Film / Theatre Reviews - Reviews

Atomic: Living in Dread and Promise

atomic-living-in-d_3401469b

Experimentation has never frightened Mark Cousins. He doesn’t cling to form and narrative the Eway many filmmakers and most of us mere mortals do, instead he challenges the medium and the audience. In Atomic: Living in Dread and Promise he has created a kaleidoscopic visual history of the atomic age that is part music video, part documentary, part avant-garde film, part dream and part nightmare. Accompanied by an illuminating and introspective score from Mogwai, that gives an even greater resonance to the film’s images, the result is pure cinema.

Created in 2015 to commemorate the 70th anniversary of the bombings of Hiroshima and Nagasaki, Atomic charts the fallout -in every sense of the word- that we as human beings have been dealing with ever since those fateful days in August 1945. Using entirely archive footage, Cousins creates a collage of often beautiful and occasionally haunting imagery that encompasses both the light and dark side of humanity.

The film begins as a kind of warning from history with an ominous, noir-like public service announcement from 1952, before transforming into a celebration of the wonder of nature and life, using microscopic and macro imagery of cells, flowers blooming and human life.

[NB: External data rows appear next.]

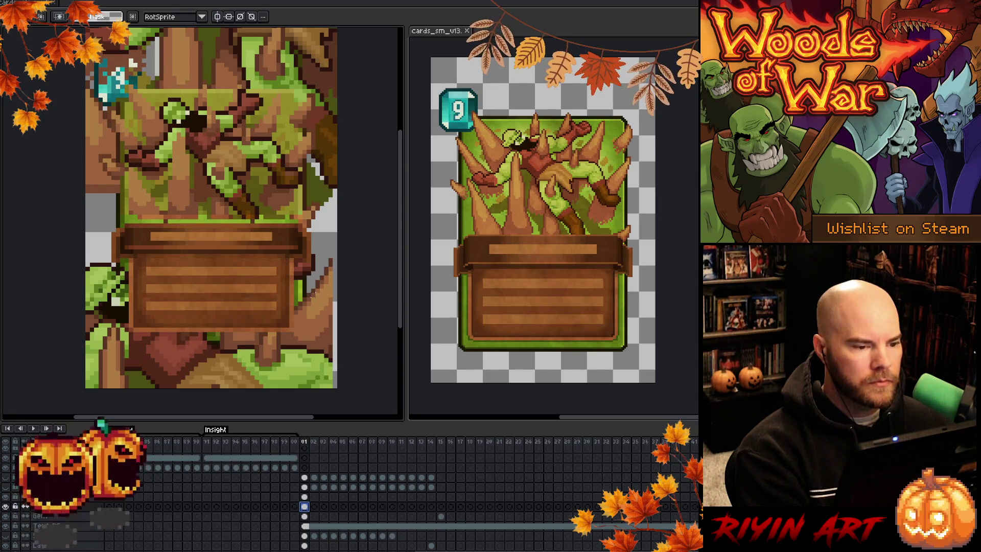
scroll(201, 229, down, 1)
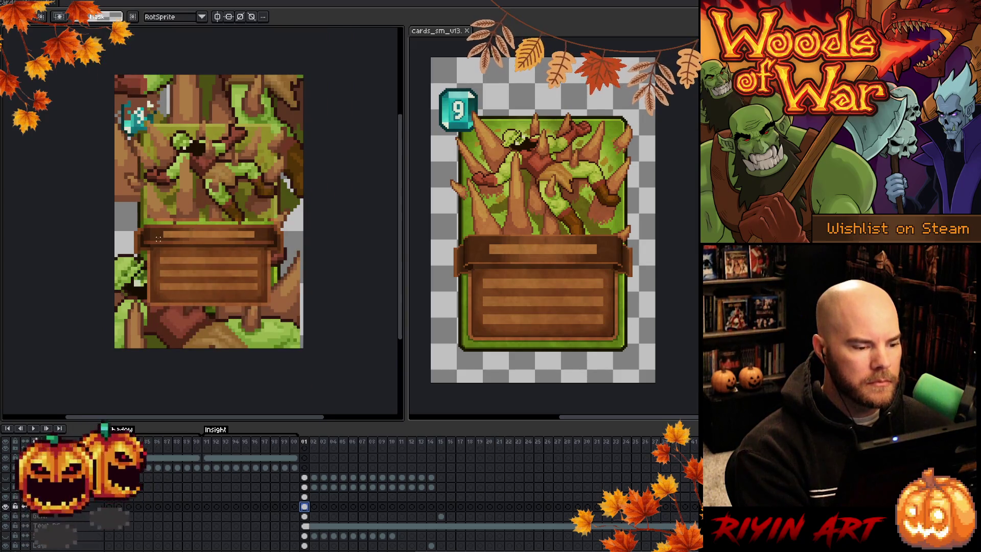
scroll(159, 239, up, 1)
Step: Make the dark olive colour transparent by replacing it with Mask
key(shift+r)
click(244, 178)
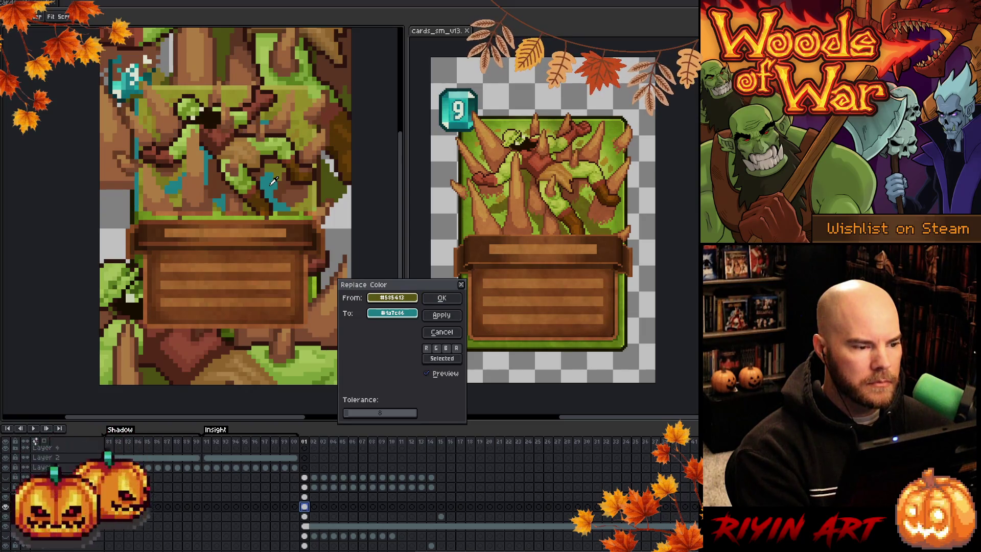
mouse_move(392, 314)
mouse_down()
mouse_move(214, 378)
mouse_move(149, 378)
mouse_up()
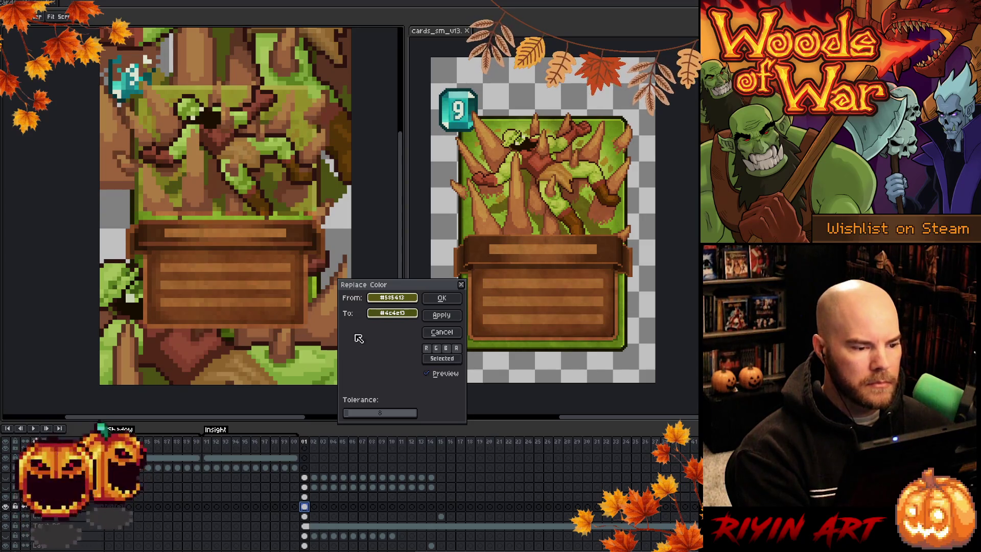
click(442, 298)
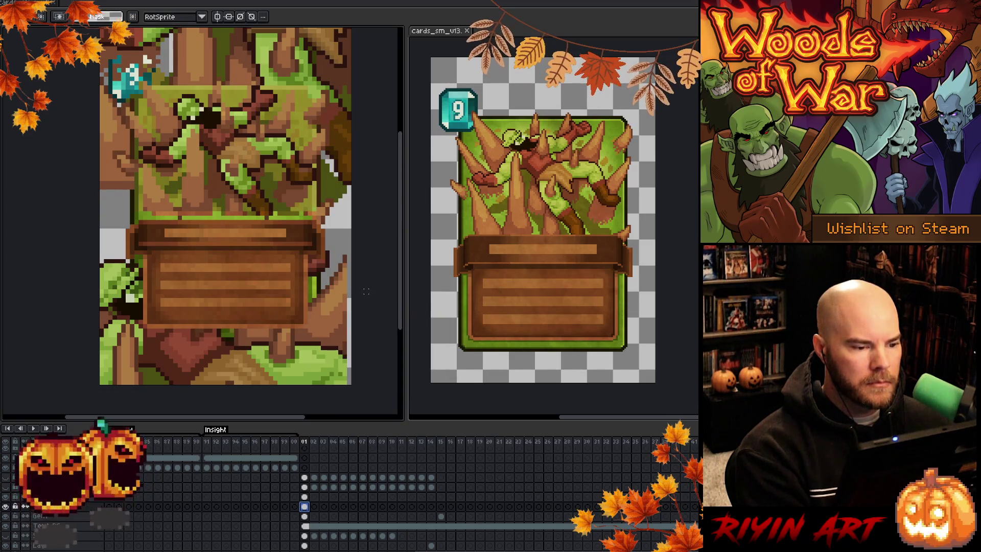
Step: Abandon an olive colour replacement and switch to the orc-and-spikes sprite
key(shift+r)
click(313, 104)
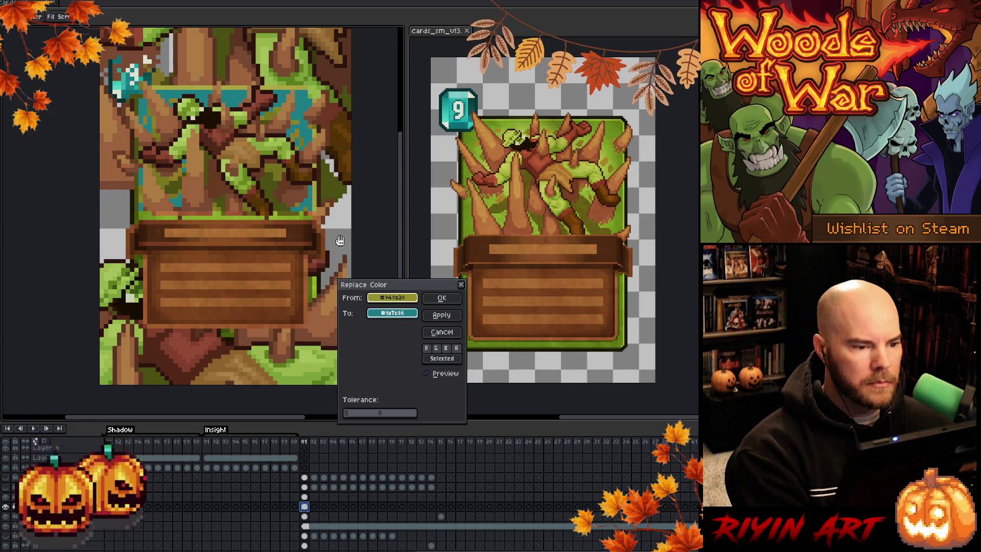
scroll(275, 112, down, 2)
scroll(275, 112, up, 1)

The film bombards the audience with images using intensive editing, echoing the Soviet montage style of influential filmmakers like Dziga Vertov and Sergei Eisenstein. Snapshots of life- different cultures, faces young and old, cities- give way to images of great scientists and then, finally, the atom bomb- changing the tone abruptly from hope and wonder to darkness and foreboding.

Cousins handles the depictions of the US military’s bombing of Japan with a deft, subtle touch. Despite the abundance of imagery of suffering and destruction at his disposal, the director shows restraint and precision, choosing his images carefully- a young shivering child in the aftermath of the bombing being one of the most haunting pictures the audience leaves the film with.

Similarly, Mogwai’s music that accompanies these scenes- rather than loud and violent, reflecting the explosions- is discordant and almost silent, letting the images speak for themselves. As Cousins builds the film back up in mood from this point on, taking in nuclear protests, the Cold War, the Space Race, various nuclear disasters and numerous benefits and advances in medical science, the music plays a key part in navigating the film’s tonal shifts. More than that though, Mogwai’s sound comes to represent both the dread of wonder of the nuclear age- both life and death.

While the largely black and white imagery can feel disconnected and eons ago, the film really sparks an emotional connection with its audience in the archival interviews with ordinary people in the medical science and Chernobyl sections. An emotional connection that blooms as the film builds to its conclusion with a series of visual callbacks and an increasingly evocative score by Mogwai.

Atomic may chime most with those who, like Cousins himself, experienced the era firsthand, but there is no denying the film’s imagery is as potent as ever. A visceral and visual experience, rather than an informative documentary per se, Cousins captures the feeling of living under the shadow of atomic catastrophe in this immersive, primal experience that the dark auditorium of the cinema was made for. Richard Davis

Atomic: Living in Dread and Promise is screening at QFT in Belfast as part of a nationwide cinema tour on Sunday 6th November.